A long time ago two men were sharing the same vehicle; one was a world famous composer. His travelling companion was getting increasingly irritated with the breathy whistling which was being produced by his famous companion. Unable to stand it any longer he asked the composer to stop whistling as it was annoying him. The composer agreed but said that while his companion only heard whistling he was hearing a complete orchestra.
There is a particular hymn which has the same effect on me. While most people will hear just the organ or piano as they sing the words I hear a full brass band. The hymn is “Sweet is thy work my God my King” (MP 620) by Isaac Watts (1674 -1748) and the tune is Deep Harmony” by Handel Parker (1854 - 1928).

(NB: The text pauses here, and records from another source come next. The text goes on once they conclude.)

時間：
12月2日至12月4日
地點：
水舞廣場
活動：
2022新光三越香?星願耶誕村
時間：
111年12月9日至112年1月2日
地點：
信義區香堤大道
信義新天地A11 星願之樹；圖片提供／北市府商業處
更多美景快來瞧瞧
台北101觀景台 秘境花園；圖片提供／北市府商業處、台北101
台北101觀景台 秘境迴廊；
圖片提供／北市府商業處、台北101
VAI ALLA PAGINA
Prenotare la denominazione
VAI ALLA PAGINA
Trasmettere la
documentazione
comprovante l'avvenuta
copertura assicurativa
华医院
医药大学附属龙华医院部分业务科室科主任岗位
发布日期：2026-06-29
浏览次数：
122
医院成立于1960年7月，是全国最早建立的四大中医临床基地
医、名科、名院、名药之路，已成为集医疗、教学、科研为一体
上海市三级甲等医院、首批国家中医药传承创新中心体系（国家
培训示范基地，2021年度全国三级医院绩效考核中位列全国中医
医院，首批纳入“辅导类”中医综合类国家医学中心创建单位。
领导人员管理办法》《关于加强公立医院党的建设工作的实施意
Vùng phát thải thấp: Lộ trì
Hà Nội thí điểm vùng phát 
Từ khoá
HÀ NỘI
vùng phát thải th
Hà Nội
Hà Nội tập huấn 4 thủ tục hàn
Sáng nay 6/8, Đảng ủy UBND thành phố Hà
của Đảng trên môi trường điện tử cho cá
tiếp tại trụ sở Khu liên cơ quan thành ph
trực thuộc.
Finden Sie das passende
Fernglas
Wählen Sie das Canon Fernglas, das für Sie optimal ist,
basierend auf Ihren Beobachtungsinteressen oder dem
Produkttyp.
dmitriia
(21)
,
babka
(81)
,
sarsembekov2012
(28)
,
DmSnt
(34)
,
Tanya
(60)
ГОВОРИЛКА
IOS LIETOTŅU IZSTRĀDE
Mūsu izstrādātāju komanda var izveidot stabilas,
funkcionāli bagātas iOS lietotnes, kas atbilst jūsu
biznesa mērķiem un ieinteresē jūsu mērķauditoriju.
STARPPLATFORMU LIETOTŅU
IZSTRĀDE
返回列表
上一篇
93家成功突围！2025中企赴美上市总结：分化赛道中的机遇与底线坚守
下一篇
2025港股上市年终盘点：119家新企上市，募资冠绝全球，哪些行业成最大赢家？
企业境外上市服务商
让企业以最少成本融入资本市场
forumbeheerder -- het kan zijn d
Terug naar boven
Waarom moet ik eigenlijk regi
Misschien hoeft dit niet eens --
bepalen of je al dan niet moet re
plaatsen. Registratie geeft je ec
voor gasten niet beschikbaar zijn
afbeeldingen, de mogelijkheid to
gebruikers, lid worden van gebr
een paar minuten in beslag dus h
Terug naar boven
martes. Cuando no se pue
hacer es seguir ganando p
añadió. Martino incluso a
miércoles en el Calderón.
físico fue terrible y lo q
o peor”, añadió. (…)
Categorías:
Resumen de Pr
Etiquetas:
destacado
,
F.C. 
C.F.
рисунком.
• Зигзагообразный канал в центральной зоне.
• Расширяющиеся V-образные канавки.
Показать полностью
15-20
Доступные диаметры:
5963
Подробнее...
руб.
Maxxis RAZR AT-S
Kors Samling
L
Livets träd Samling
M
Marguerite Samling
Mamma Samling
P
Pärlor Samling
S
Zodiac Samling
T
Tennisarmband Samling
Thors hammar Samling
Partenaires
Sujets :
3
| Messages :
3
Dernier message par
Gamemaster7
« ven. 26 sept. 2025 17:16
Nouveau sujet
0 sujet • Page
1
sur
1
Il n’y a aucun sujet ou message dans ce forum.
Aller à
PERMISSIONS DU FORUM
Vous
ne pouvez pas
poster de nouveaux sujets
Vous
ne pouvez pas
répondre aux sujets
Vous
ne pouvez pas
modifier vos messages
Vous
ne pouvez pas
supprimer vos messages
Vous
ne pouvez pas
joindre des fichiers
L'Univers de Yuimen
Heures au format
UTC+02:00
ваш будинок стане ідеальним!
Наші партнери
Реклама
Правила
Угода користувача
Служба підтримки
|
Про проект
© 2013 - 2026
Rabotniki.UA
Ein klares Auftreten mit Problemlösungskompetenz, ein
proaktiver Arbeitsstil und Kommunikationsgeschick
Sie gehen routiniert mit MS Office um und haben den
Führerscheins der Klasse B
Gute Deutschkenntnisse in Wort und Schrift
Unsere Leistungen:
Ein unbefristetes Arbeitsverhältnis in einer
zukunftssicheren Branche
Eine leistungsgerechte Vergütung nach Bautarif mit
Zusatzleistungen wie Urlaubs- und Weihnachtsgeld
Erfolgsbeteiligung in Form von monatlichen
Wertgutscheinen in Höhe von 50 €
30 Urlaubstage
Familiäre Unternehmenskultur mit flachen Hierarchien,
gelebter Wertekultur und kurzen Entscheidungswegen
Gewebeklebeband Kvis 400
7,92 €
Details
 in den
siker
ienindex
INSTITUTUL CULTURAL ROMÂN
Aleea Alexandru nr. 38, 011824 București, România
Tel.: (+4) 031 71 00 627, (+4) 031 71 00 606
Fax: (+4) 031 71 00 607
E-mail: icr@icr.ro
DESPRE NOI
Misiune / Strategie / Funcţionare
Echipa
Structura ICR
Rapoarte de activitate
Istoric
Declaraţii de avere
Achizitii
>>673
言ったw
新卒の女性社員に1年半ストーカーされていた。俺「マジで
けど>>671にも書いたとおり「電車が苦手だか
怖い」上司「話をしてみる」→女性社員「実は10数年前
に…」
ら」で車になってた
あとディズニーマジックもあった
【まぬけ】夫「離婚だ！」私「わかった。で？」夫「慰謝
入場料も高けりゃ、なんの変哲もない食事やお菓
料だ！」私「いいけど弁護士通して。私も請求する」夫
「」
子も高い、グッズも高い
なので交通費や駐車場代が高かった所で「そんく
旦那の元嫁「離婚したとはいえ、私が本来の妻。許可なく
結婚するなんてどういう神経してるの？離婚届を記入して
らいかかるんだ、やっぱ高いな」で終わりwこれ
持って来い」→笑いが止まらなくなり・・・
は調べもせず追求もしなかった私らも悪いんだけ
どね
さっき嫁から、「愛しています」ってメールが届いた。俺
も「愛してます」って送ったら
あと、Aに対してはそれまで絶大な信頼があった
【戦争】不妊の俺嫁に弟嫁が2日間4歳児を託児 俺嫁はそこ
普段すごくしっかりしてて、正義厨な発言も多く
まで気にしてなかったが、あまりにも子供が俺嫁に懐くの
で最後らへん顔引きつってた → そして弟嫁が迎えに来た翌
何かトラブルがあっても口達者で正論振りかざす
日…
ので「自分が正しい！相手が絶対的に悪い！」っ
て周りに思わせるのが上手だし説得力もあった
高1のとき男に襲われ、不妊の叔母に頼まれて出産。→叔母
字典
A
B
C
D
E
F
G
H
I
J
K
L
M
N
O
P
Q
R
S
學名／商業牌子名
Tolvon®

The hymn is not sung very often as it tends to be slow and ponderous and its words more suited to funerals since the second verse starts with the words “Sweet is the day of sacred rest, no mortal cares disturb my breast;” I suspect that, although the hymn was written by one of the most prolific hymn writers Isaac Watts, it is really the tune which is considered to be more important.
The tune Deep Harmony is used as a competition piece by brass bands and is also a staple piece for the Salvation Army. It was also used by the band which used to accompany my Sunday school as we paraded around the village prior to our Sunday school anniversary. Consequently it is not the famous brass bands I hear but the one local to our chapel.
Yet if you take time to read the hymn you will find a set of words in which Watts invests personal spirituality as he does in many of his hymns for example, one of his most famous hymns “When I survey the wondrous Cross” (MP 755)
If you have time try to read the words and think of their meaning.